> Extrait du texte:
Sur l’âge industriel, les travaux étaient donc rares. Philippe Perrot (Les Dessus et les dessous de la bourgeoisie) était une des exceptions qui invitait à explorer ce continent. On donnait encore dans les années 1990 à lire aux étudiant·e·s en histoire comme en arts appliqués, Siegfried Giedion (Mechanization takes command) et Jean Fourastié (Machinisme et bien-être). Gilbert Simondon passait en contrebande, par les enseignants de philosophie, parfois par les historien·ne·s de la technique.

Tout un pan théorique venait aussi de la critique de la « société de consommation ». Les Mythologies (1957) de Roland Barthes jouaient un rôle central dans la manière d’articuler objets, esthétique et société. Et là encore Perec avec Les Choses – sous-titré dans la première édition « une histoire des années soixante » (1965) – nourrissait une lecture critique et matérielle du monde industriel. Et du côté de Jean Baudrillard, encore très lu dans les années 1990, son premier ouvrage (1968), Le Système des objets : la consommation des signes, proposait les outils les plus efficaces à mettre en œuvre. Cette littérature marquée par la « société de consommation » avait pour elle d’être rassurante en proposant une lecture politique du monde des objets via la consommation. En un sens, la découverte tardive pour moi, après la Critique de la vie quotidienne d’Henri Lefebvre – mais essentielle comme l’a déjà souligné Pascale Goetschel – de L’Invention du quotidien Michel De Certeau et cet étrange ouvrage en deux volumes avec Luce Giard (1. : Arts de faire et 2. : Habiter, cuisiner), à la fois puissante réflexion historiographique et étude de terrain sur les « arts de faire » et les braconnages.

Dans un sens, plusieurs historiennes répondaient à ce programme : la lecture du tome 4 de l’Histoire de la vie privée, dirigé par Michelle Perrot, fausse synthèse tant elle amorce quantité de chantiers, a fait du quotidien un espace d’enquête, le lieu – foucaldien – des relations de pouvoirs, qu’ils soient sociaux, économiques ou sexuels. Dans ce sillage, et étrangement, un livre comme celui de Dominique Veillon (La Mode sous l’Occupation) introduisait une donnée centrale : on pouvait lire la culture matérielle comme un soubassement braudélien installé dans la longue durée mais aussi dans un temps plus court, en l’occurrence de crise. Les arrangements – à tous les sens du terme – des Parisiennes et des Parisiens avec la mode en temps de pénurie éclairent à la fois l’histoire d’une période, d’une culture matérielle et du quotidien.

2/ — RHC : Comment décrire aujourd’hui le paysage de l’histoire matérielle et ses dynamiques en histoire ?

> Données présentées:
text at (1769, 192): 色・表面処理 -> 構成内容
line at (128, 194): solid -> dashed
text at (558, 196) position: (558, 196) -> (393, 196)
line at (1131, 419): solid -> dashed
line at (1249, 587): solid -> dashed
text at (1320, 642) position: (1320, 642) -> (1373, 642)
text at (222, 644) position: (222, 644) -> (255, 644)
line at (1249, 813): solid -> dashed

> Consignes:
1. Recopiez le passage de l'extrait sur l'histoire matérielle qui va de « Dans un sens, plusieurs » jusqu'à « et du quotidien. » inclus.
2. Modifiez les enregistrements en remplaçant partout « solid » par « continuous » et laissez tout le reste intact.

> Corrigé des exercices:
1.
Dans un sens, plusieurs historiennes répondaient à ce programme : la lecture du tome 4 de l’Histoire de la vie privée, dirigé par Michelle Perrot, fausse synthèse tant elle amorce quantité de chantiers, a fait du quotidien un espace d’enquête, le lieu – foucaldien – des relations de pouvoirs, qu’ils soient sociaux, économiques ou sexuels. Dans ce sillage, et étrangement, un livre comme celui de Dominique Veillon (La Mode sous l’Occupation) introduisait une donnée centrale : on pouvait lire la culture matérielle comme un soubassement braudélien installé dans la longue durée mais aussi dans un temps plus court, en l’occurrence de crise. Les arrangements – à tous les sens du terme – des Parisiennes et des Parisiens avec la mode en temps de pénurie éclairent à la fois l’histoire d’une période, d’une culture matérielle et du quotidien.

2.
text at (1769, 192): 色・表面処理 -> 構成内容
line at (128, 194): continuous -> dashed
text at (558, 196) position: (558, 196) -> (393, 196)
line at (1131, 419): continuous -> dashed
line at (1249, 587): continuous -> dashed
text at (1320, 642) position: (1320, 642) -> (1373, 642)
text at (222, 644) position: (222, 644) -> (255, 644)
line at (1249, 813): continuous -> dashed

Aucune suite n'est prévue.